Robotic systems may lead to further improvements, especially in the future, facilitating an intervention that is not dependent on human targeting skills, such as perceiving navigational data or needle handling. Stoffner et al. Citation[6] reported a similar targeting accuracy (using 1- and 3-mm slice thicknesses) for a robot-assisted system to that obtained with stereotaxy using an aiming device. However, most current robotic systems are cumbersome and not yet ready for clinical implementation.

In the clinical setting of our study, a vacuum cushion and temporary ETT disconnections were used for patient immobilization and respiratory motion control, both of which have proven to be safe with an accuracy of 2 ± 0.93 mm for external targets and 1.41 ± 0.75 mm for internal targets Citation[11]. CT-guided stereotactic, optically navigated, surface marker paired-point registration-based targeting in our clinical series of 46 interventions showed median lateral errors of 3.2 mm (range: 0.1–9.4 mm) at the needle tip and angular errors of 1.1° (range: 0.0–6.6°). The possible impact factors evaluated, such as the skin-to-liver-surface distance, presence of liver cirrhosis or NL angle, were shown to have no significant influence on the evaluated errors. These results imply a decisive robustness of deviation errors in terms of different approaches.

The mortality rate of blind (i.e., without imaging control) liver biopsies is 0.01–0.1% Citation[29–31]. In US-guided percutaneous liver biopsies, Weigand and Weigand Citation[1] reported total complication rates ranging from 6.3% to 11.3% (no death) with a success rate of 99.4%. In terms of approach, Perrault et al. Citation[31] reported a significantly higher complication rate of 4.1% for subcostal routes, compared to 2.7% for transthoracic routes.

In our clinical setting, all planned biopsies were completed successfully and no peri-interventional complications were recorded. Forty-five of the 46 liver biopsies (97.8%) were diagnostic according to histological reports. Taking three complete cores with 2.2 cm ejection seems to be safe and efficient.

Limitations

The number of patients or biopsies evaluated in this study may be too small. To our knowledge, however, no comparable clinical studies have been published.

In the error calculations, the image fusion error and the influence of the draping with translucent plastic foil were included Citation[12].
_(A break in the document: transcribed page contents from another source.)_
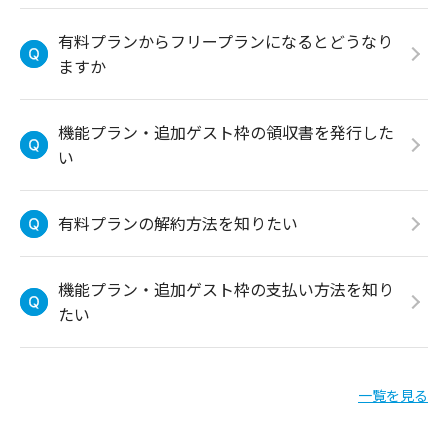
有料プランからフリープランになるとどうなり
ますか
機能プラン・追加ゲスト枠の領収書を発行した
い
有料プランの解約方法を知りたい
機能プラン・追加ゲスト枠の支払い方法を知り
たい
一覧を見る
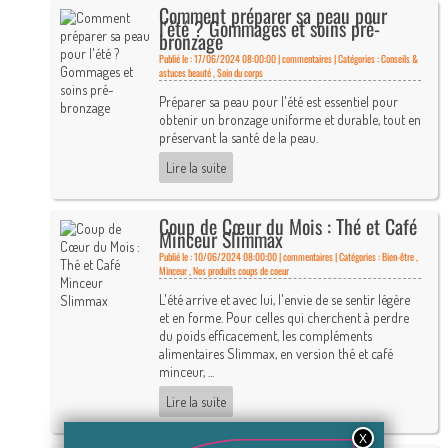
Comment préparer sa peau pour
l'été ? Gommages et soins pré-
bronzage
Publié le : 17/06/2024 08:00:00 |
commentaires | Catégories :
Conseils &
astuces beauté
,
Soin du corps
Préparer sa peau pour l'été est essentiel pour
obtenir un bronzage uniforme et durable, tout en
préservant la santé de la peau.
Lire la suite
Coup de Cœur du Mois : Thé et Café
Minceur Slimmax
Publié le : 10/06/2024 08:00:00 |
commentaires | Catégories :
Bien-être
,
Minceur
,
Nos produits coups de coeur
L'été arrive et avec lui, l'envie de se sentir légère
et en forme. Pour celles qui cherchent à perdre
du poids efficacement, les compléments
alimentaires Slimmax, en version thé et café
minceur, ...
Lire la suite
Finally, 3D navigation/stereotaxy has substantially greater requirements in terms of infrastructure and staff than conventional targeting techniques. Patient immobilization and respiratory motion control are essential Citation[2], Citation[3], Citation[11]. Moreover, careful system set-up, trained staff, probe calibration and a rigid aiming device are mandatory. A control CT scan must verify proper needle positioning prior to an intervention.

Conclusion

The results presented indicate the potential of CT-guided stereotaxy for precise and secure liver biopsy on all possible arbitrary trajectories. This technique is especially helpful for biopsies of small lesions that are not clearly visible with ultrasound or on native CT scans and lesions that are in “difficult” locations, demanding double angulated trajectories.

Acknowledgments

The authors would like to express their sincere gratitude to the the radiation technicians Martin Fasser, RT, Florian Schanda, RT, and Julia Mahlknecht, RT, from the Department of Microinvasive Therapy, Department of Radiology.

Declaration of interest: Prof. Bale is a (co)inventor of the ATLAS aiming device (Medical Intelligence GesmbH, Schwabmünchen, Germany) and a co-shareholder in its financial returns.